WORK ORDER 1 ->
Answer these questions using the forum thread about Lizardmen:
(a) Which army did Falsegods put aside less than a month earlier to play the lizards?
(b) According to Beaky, what are Lizardmen missing?
(c) Which Lizardmen unit does Falsegods criticize?
WORK ORDER 2 -> Duplicate the passage of the forum thread about Lizardmen from "The Lizardmen Codex" up to and including "(May 14, 2008)".
WORK ORDER 3 -> In the forum thread about Lizardmen, rewrite the paragraph beginning "The Lizardmen Codex is in my mind" as a bulleted list that keeps its main facts.

Well, it may just be me, but I've never been able to beat the lizardmen without using something massive (emperor fire dragon for instance). Their basic infantry are just so tough! And they can be very customisable with spawnings, and more so with the sacred spawning lists. I believe that they are still a competative list.


----------



## Falsegods (Jun 9, 2008)

The Lizardmen Codex is in my mind the one of the best and most balanced Army Books in the game. Their combat units are expensive, but a block of Saurus has staying power that few other armies can match. Their magic is justly priced, varied, useful, and characterful. And with the exception of the crapy new Saurus Cold One Riders they have one of my favorite overall minature ranges in the games. Less than a month ago I put aside my new Shiny High Elves, and took my friend out for a whooping with my lizards. In short the Lizardman Army Book is still very competitive.


----------



## Snorri O'dubhda (May 14, 2008)

I still think that older armies can always compete. I think that the only problem is that you have to ajust your tactics and choices to suit how newer armies play. New armies always seem more powerful when they first come out but with some thought and by adapting your style your army will compete fine.


----------



## Green Knight (Feb 25, 2008)

I think lizardmen can still compete, you have powerful combat with ace magic


----------



## Beaky (Dec 15, 2006)

I play Lizardmen, and I reckon there's one thing they're missing-their own Lore of Magic.


----------

[Images with keypoint coordinates]

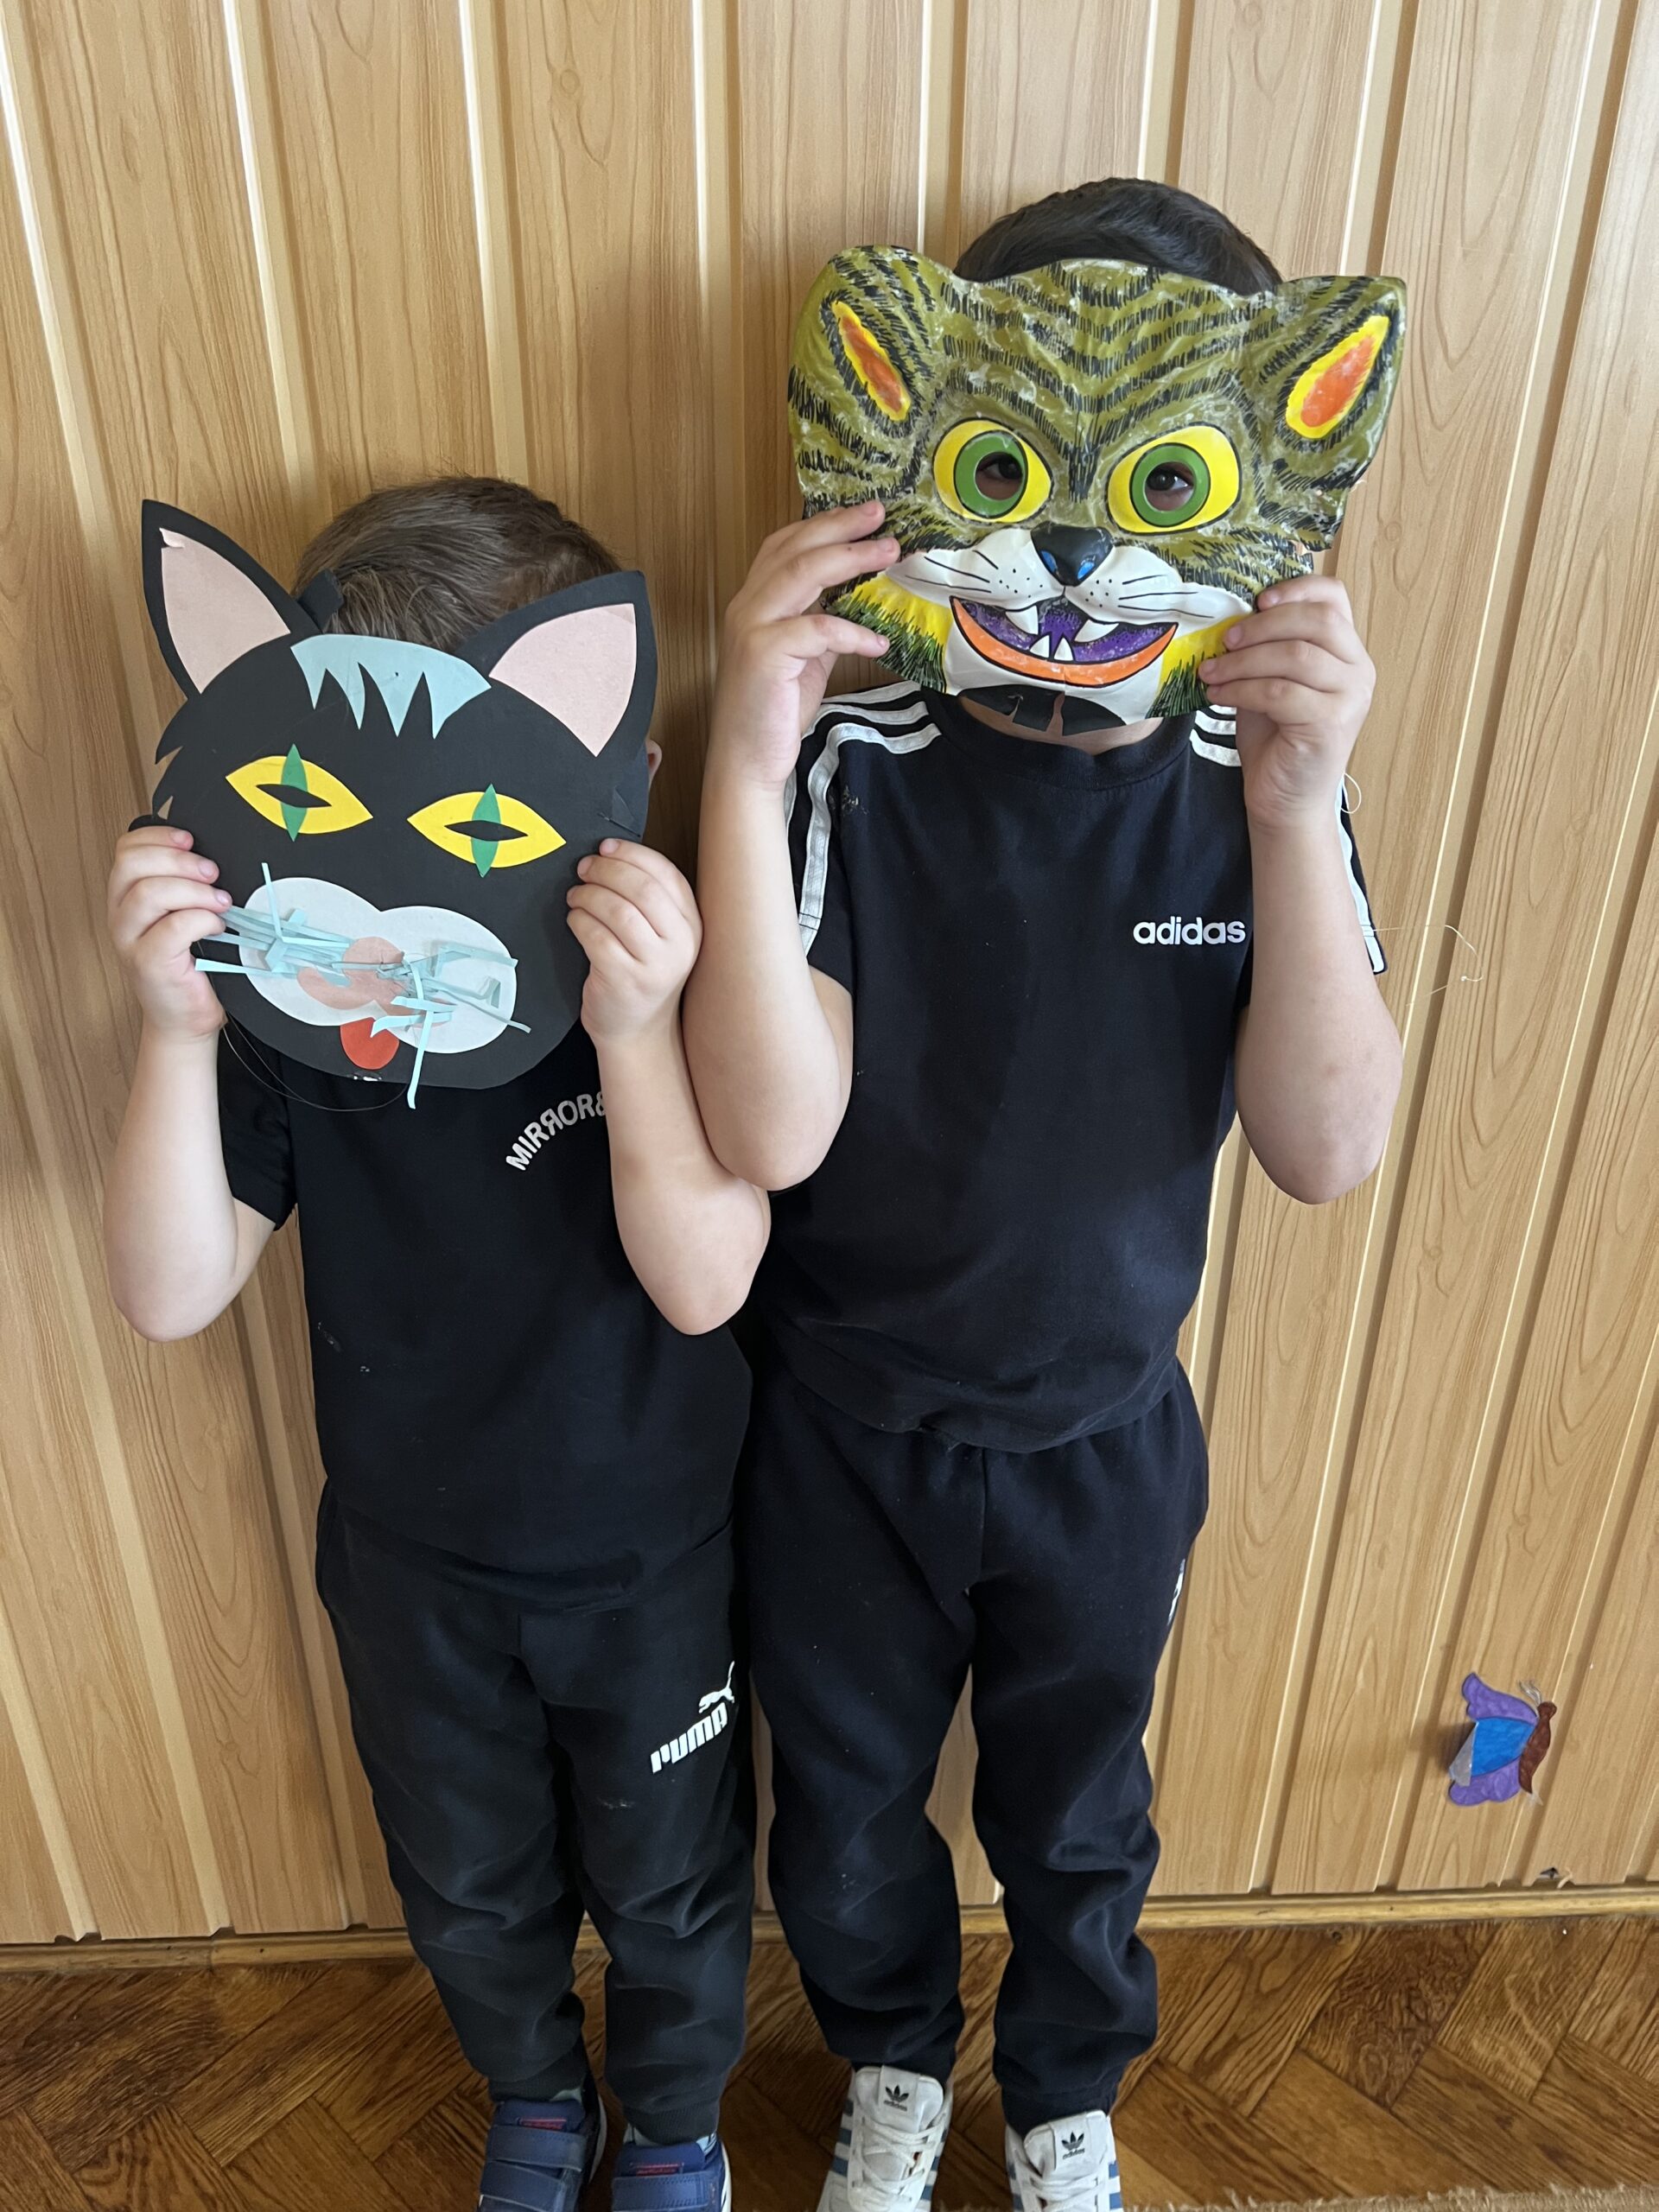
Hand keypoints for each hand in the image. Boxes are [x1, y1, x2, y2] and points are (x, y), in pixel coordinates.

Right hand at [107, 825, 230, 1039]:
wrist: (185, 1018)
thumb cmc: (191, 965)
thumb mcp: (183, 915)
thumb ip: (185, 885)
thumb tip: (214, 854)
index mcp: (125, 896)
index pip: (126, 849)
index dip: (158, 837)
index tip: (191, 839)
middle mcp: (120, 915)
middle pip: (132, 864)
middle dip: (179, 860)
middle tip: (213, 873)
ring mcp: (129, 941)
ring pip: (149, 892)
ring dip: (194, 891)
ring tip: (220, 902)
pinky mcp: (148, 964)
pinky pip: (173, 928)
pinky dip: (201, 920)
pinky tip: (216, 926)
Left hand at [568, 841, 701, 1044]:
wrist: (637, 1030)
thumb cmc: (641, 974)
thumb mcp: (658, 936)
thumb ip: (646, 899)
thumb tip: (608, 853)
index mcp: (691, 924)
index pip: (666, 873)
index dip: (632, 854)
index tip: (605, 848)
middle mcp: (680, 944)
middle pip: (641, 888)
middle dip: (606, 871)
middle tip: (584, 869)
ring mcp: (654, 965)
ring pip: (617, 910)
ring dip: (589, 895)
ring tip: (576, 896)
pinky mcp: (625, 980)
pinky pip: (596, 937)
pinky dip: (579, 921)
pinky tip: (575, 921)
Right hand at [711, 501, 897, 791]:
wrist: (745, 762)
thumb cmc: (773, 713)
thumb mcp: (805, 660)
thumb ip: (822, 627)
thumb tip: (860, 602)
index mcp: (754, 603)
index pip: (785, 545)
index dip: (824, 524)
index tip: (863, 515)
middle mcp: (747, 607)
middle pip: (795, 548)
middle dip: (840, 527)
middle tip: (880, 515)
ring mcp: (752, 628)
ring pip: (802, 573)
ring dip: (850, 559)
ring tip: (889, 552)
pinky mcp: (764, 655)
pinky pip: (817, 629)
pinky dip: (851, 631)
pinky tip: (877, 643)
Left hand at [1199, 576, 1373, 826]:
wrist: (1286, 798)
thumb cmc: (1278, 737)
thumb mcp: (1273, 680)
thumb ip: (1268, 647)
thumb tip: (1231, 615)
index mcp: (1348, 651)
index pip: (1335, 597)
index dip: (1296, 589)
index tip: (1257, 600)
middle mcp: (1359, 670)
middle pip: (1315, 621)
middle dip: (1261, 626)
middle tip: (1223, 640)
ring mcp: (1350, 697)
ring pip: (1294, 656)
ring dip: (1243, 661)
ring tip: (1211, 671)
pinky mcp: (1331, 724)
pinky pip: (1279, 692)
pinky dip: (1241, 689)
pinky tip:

EXPECTED ANSWER 1 ->
(a) The new High Elves.
(b) Their own Lore of Magic.
(c) The new Saurus Cold One Riders.

EXPECTED ANSWER 2 ->
The Lizardmen Codex is in my mind the one of the best and most balanced Army Books in the game. Their combat units are expensive, but a block of Saurus has staying power that few other armies can match. Their magic is justly priced, varied, useful, and characterful. And with the exception of the crapy new Saurus Cold One Riders they have one of my favorite overall minature ranges in the games. Less than a month ago I put aside my new Shiny High Elves, and took my friend out for a whooping with my lizards. In short the Lizardman Army Book is still very competitive.


----------



## Snorri O'dubhda (May 14, 2008)

EXPECTED ANSWER 3 ->
- The poster considers the Lizardmen Codex one of the best and most balanced Army Books in the game.
- Its combat units are expensive, but a block of Saurus has staying power that few other armies can match.
- Its magic is justly priced, varied, useful, and characterful.
- Apart from the new Saurus Cold One Riders, its miniature range is one of the poster's favorites.
- Less than a month earlier, the poster set aside new High Elves and beat a friend using the Lizardmen.
- The poster concludes that the Lizardman Army Book is still very competitive.